Terpisah, Deputi Direktur Pengembangan Sumber Daya HAM (PSDHAM) ELSAM, Wahyudi Djafar,berpadangan revisi terhadap UU ITE tambal sulam. Bahkan tidak menjawab persoalan pokok dalam sejumlah materi yang telah disepakati. Khususnya, munculnya rumusan baru yakni right to be forgotten tanpa dilengkapi dengan syarat dan prosedur yang memadai.

Menurutnya, ketentuan baru dalam Pasal 26 terkait penghapusan informasi dinilai tidak relevan. Ironisnya, perumusan aturan tersebut jauh dari prinsip-prinsip right to be forgotten. Selain mesti melalui penetapan pengadilan, kebijakan penghapusan data pribadi pun mesti diselaraskan dengan persyaratan minimum penghapusan data.

Yakni, individu mesti dibertahukan terlebih dahulu mengenai tindakan penghapusan data yang dilakukan dan diberikan kesempatan dalam mengajukan keberatan terhadap keputusan penghapusan data. (Baca Juga: Bukti Elektronik dan Prosedur Perolehan Perlu Diatur dalam Sistem Peradilan)

Menurut Wayhudi, penghapusan dara pribadi mesti dibatasi dengan penentuan jenis-jenis data pribadi yang sah untuk kemudian dilakukan penghapusan. Serta penyedia jasa yang terkait, otoritas publik dan pengadilan pun mesti melakukan pelaporan secara terbuka. “Mengenai keputusan yang berkaitan dengan penghapusan atas informasi pribadi,” ujarnya.

Lebih jauh, Wahyudi berpendapat sejumlah pra syarat pun tidak terlihat dalam rumusan UU ITE hasil revisi. Dengan begitu, munculnya pasal yang mengatur hak penghapusan informasi terkesan aturan tersebut sarat dengan kepentingan politik. Apalagi, pembahasan RUU ITE antara Komisi I DPR dengan Pemerintah dilakukan secara tertutup.

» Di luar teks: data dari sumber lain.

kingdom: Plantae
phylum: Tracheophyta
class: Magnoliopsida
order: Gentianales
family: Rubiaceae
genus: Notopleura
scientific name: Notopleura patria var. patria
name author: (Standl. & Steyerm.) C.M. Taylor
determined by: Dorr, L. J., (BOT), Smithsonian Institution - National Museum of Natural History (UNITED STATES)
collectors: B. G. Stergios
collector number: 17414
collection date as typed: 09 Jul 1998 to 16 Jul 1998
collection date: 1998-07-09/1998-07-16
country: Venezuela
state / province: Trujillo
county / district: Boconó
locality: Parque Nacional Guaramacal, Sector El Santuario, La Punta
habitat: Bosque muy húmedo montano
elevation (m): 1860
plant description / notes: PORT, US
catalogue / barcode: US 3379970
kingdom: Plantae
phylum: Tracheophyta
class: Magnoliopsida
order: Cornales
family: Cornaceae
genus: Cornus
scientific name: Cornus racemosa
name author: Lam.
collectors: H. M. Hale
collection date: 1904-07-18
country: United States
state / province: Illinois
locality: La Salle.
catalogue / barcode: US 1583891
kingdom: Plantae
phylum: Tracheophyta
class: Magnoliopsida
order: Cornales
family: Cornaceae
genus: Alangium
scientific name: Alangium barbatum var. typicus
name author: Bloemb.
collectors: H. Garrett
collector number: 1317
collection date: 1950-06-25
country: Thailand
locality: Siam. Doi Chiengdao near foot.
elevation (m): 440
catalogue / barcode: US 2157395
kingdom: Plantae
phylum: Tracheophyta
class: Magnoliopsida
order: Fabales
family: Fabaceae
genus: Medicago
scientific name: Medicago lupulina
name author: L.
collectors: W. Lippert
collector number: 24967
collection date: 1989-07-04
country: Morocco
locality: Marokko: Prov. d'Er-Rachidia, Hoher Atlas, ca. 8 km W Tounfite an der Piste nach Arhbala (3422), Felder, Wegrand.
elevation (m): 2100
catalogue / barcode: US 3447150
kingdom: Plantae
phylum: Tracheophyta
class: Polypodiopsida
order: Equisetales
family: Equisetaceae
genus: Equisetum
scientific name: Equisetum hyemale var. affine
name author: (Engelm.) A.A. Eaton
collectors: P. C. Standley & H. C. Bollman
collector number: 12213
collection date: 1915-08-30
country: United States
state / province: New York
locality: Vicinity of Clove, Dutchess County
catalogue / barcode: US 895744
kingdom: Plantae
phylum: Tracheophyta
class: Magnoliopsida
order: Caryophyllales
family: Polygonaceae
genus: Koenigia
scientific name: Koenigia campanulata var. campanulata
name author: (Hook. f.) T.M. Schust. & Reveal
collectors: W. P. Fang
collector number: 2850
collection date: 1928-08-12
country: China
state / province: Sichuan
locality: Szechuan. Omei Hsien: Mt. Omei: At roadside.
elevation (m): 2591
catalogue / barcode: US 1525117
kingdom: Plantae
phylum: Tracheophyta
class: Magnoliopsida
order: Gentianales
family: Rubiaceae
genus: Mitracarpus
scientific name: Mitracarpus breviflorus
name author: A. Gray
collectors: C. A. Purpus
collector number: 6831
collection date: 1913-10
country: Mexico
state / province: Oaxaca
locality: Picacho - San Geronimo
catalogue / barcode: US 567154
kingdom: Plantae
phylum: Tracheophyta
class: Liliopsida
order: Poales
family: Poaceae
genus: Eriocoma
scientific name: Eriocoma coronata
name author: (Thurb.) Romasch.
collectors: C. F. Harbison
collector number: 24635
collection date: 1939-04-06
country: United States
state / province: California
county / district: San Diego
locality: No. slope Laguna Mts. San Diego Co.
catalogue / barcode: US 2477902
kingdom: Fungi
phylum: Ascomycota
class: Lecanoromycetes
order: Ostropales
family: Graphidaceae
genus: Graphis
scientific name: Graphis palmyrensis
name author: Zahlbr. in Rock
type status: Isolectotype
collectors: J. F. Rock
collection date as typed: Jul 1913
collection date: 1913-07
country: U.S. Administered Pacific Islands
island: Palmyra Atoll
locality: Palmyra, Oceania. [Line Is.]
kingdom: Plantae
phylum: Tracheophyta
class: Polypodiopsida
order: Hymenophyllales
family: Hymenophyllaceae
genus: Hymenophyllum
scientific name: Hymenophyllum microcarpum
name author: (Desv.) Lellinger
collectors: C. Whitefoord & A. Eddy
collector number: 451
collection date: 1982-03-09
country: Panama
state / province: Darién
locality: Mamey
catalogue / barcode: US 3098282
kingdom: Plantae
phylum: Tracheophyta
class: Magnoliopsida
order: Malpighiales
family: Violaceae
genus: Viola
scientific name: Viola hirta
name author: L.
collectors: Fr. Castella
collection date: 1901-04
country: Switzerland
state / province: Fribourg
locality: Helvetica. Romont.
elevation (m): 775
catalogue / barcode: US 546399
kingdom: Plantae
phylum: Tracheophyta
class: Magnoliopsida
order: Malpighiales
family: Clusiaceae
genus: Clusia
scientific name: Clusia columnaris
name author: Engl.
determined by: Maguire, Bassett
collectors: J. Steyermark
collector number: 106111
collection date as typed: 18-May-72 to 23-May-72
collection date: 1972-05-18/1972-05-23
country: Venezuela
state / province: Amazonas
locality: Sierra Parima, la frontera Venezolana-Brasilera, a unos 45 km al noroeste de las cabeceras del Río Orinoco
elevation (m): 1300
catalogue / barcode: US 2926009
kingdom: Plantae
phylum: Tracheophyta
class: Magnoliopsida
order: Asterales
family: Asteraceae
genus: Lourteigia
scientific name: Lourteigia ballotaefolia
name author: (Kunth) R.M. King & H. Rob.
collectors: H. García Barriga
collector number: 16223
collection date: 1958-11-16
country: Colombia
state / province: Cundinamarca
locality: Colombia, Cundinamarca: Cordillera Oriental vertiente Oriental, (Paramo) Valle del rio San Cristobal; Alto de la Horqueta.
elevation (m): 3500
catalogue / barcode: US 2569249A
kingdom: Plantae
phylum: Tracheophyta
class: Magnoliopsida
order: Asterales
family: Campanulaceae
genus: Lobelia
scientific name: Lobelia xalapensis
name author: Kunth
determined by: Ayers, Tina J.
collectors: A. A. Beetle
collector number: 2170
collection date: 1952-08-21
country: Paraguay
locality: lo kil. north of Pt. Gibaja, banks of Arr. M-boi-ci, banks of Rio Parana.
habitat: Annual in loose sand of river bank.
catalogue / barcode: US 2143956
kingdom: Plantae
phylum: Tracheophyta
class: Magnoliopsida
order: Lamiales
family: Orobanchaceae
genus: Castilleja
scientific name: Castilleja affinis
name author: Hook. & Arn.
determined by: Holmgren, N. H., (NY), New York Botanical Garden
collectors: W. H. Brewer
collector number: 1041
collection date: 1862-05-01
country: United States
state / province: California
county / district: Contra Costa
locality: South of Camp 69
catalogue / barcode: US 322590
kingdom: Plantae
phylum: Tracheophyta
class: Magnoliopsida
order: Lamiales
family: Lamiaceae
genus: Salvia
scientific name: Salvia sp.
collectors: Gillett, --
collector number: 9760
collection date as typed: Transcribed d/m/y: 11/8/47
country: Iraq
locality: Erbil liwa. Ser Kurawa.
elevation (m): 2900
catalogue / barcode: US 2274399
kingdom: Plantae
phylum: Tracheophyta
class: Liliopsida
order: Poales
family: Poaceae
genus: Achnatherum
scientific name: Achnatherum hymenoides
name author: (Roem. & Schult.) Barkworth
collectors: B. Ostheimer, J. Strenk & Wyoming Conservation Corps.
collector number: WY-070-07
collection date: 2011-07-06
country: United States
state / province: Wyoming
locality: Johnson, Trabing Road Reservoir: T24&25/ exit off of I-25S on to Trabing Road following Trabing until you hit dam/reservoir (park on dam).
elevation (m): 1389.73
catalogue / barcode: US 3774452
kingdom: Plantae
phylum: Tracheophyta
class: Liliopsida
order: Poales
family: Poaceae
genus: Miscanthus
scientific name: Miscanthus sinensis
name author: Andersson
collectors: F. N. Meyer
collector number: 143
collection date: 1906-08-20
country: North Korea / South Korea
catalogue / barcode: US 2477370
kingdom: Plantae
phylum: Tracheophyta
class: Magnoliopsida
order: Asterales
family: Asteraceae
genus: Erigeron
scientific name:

Di negara yang tingkat impunitasnya tinggi seperti Indonesia, pengaturan hak pengapusan informasi hanya dapat dimanfaatkan oleh sekelompok orang tertentu. Yakni menghilangkan rekam jejak informasi pribadinya atas dugaan berbagai kasus yang terjadi. Misalnya, pelanggara hak asasi manusia di masa lalu.

“Selain itu, belum adanya pemahaman yang kuat tentang data-data yang masuk kategori data pribadi atau data yang bisa diakses publik, dengan adanya rumusan ini, juga akan menyulitkan publik untuk mengakses rekam jejak kontestan politik yang akan mereka pilih, sebab ada potensi mereka juga akan menghilangkan sebagian rekam jejaknya di masa lalu,”tandasnya.

Sebelumnya, Menteri Komunikasi dan Informatika (Menkkominfo) Rudi Antara seusai pengesahan RUU ITE menjadi UU pekan lalu mengatakan bakal segera menyusun Rancangan Peraturan Pemerintah (RPP). Ia pun bakal mensosialisasikan UU ITE teranyar kepada para pemangku kepentingan dan masyarakat luas.

“Tapi kan sifatnya minor terhadap UU ITE yang ada dan beberapa pasal. Ini sudah bagus, karena masuk right to be forgotten, karena tidak ada sebelumnya,” pungkasnya.